#### [Work instructions]
Reproduce every line of the rows below without changing anything, and leave the pictures out of your answer.

#### [Data for this exercise]
>>>>>
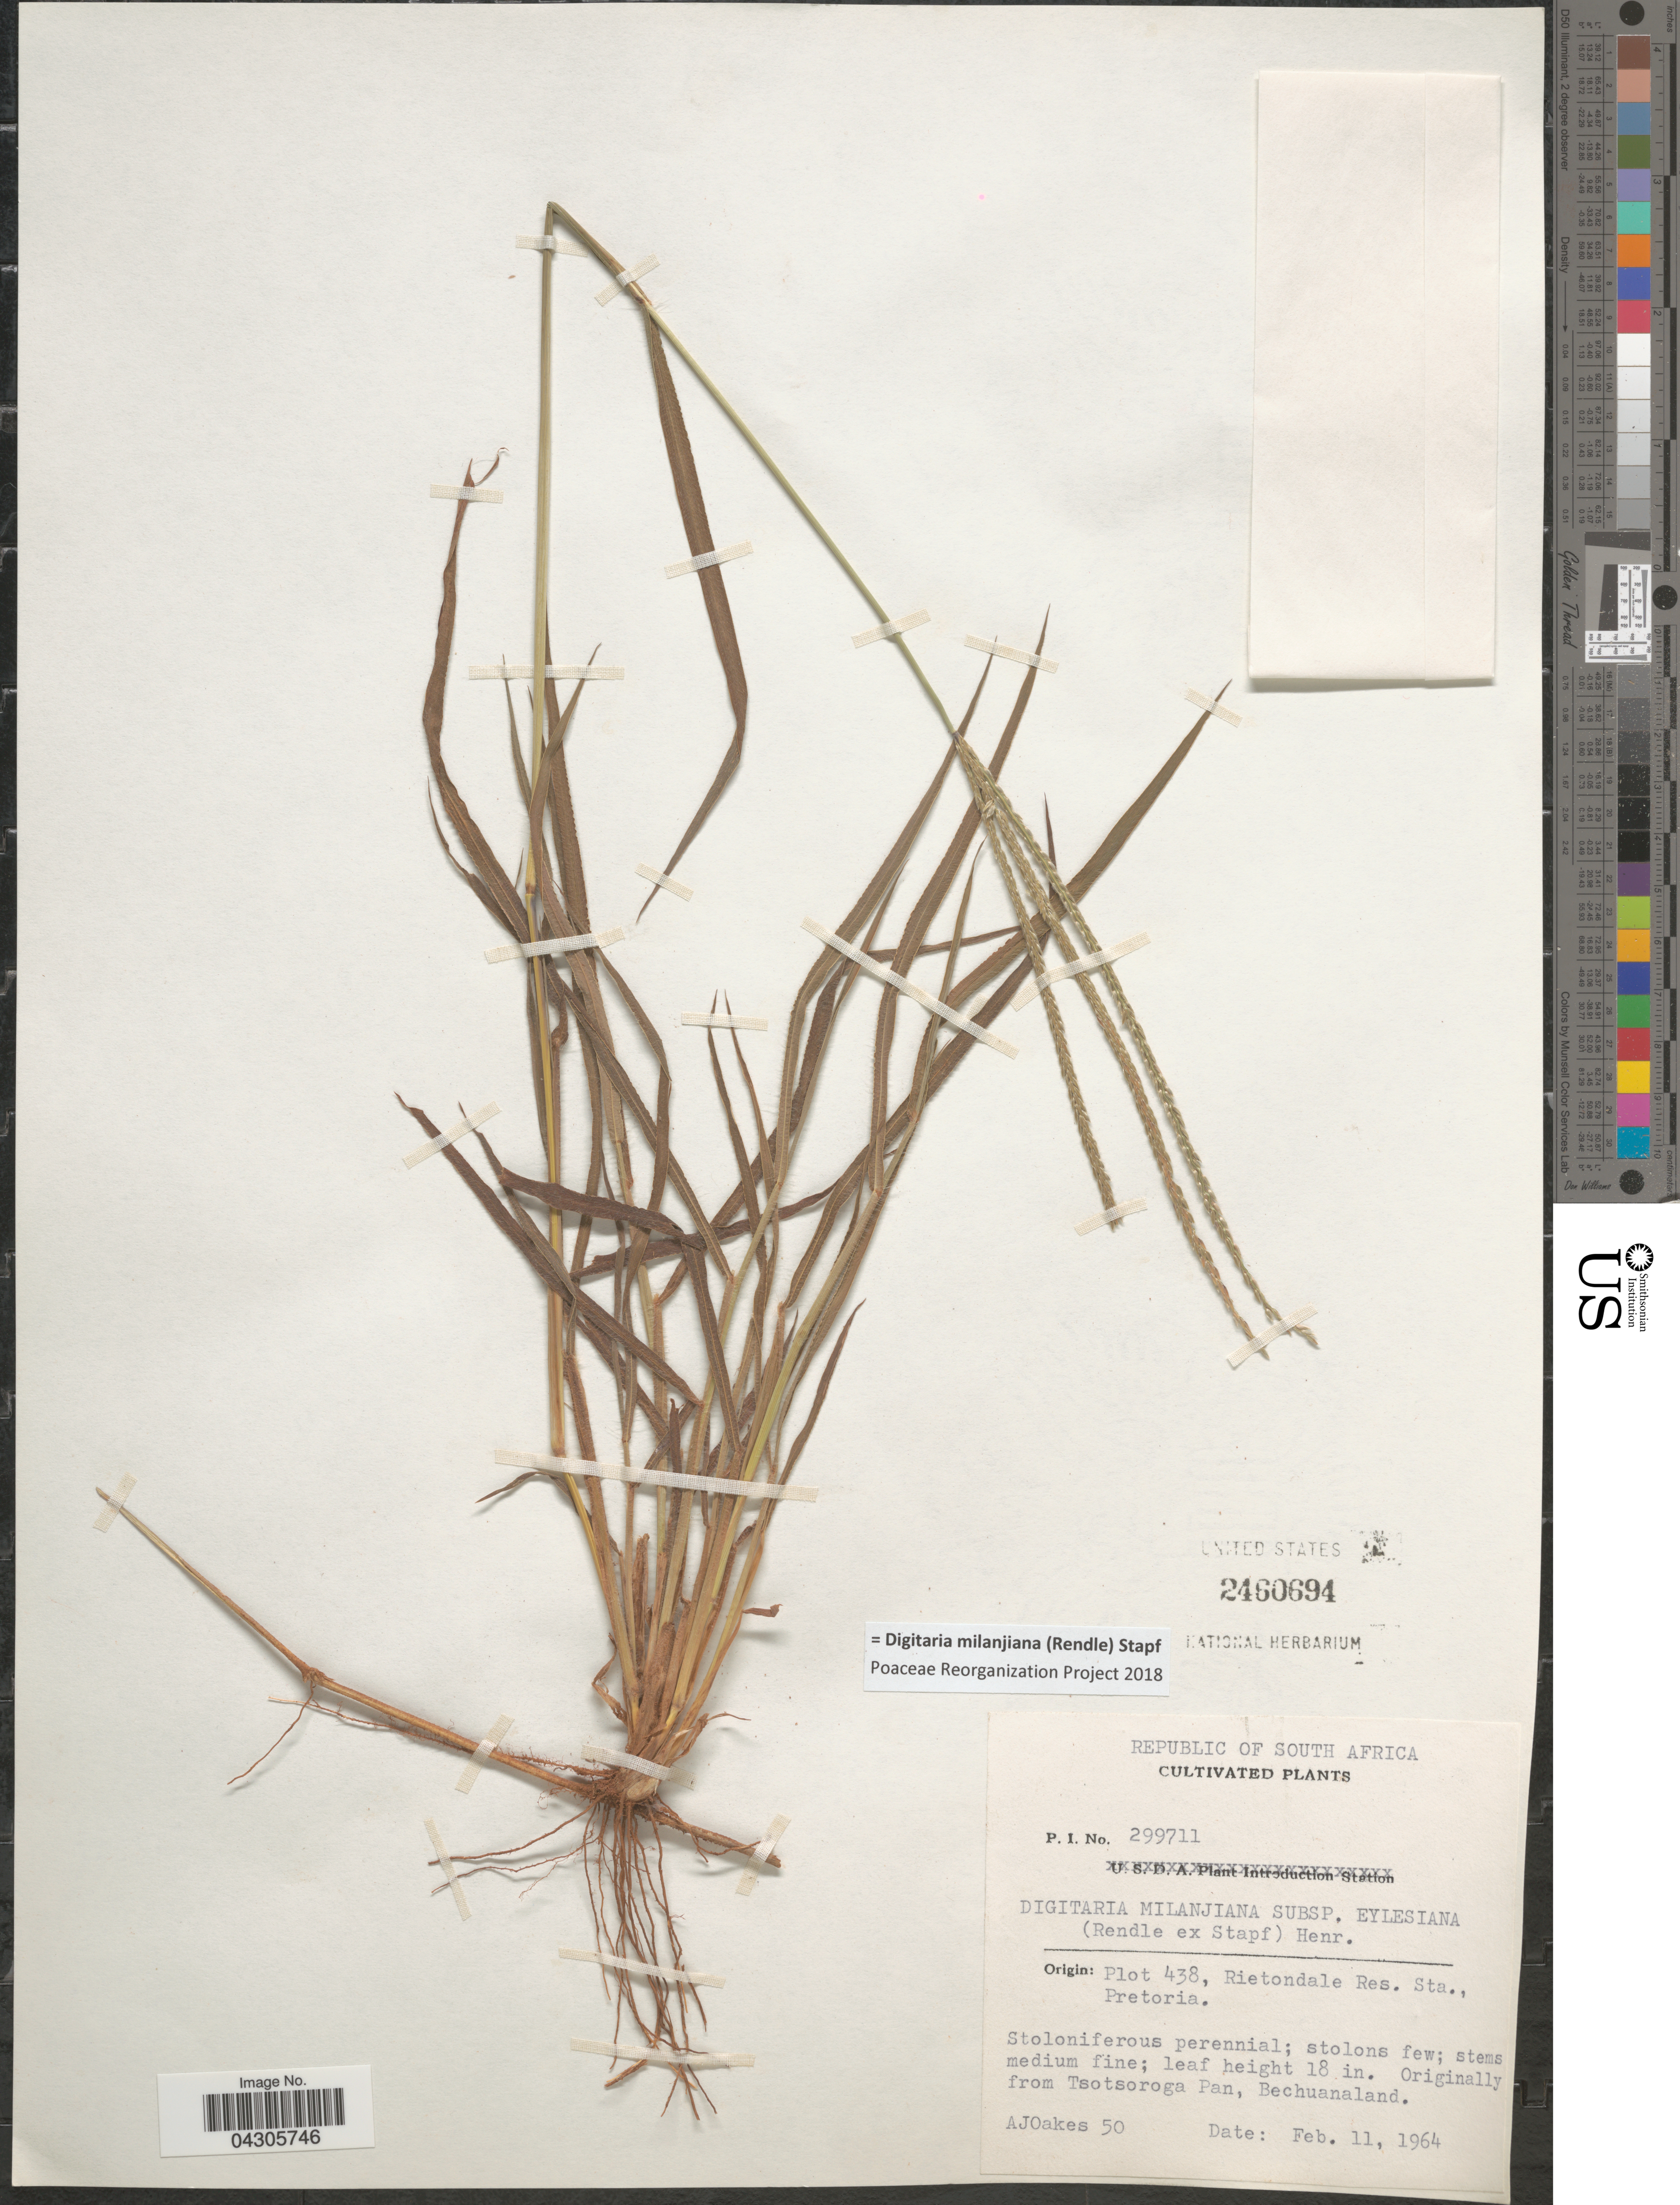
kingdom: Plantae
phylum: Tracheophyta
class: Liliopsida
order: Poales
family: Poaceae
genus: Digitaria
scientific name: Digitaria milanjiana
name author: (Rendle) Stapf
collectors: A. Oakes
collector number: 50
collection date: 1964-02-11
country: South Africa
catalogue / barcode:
<<<<<
#### [Answer for this exercise]
kingdom: Plantae
phylum: Tracheophyta
class: Liliopsida
order: Poales
family: Poaceae
genus: Digitaria
scientific name: Digitaria milanjiana
name author: (Rendle) Stapf
collectors: A. Oakes
collector number: 50
collection date: 1964-02-11
country: South Africa
catalogue / barcode:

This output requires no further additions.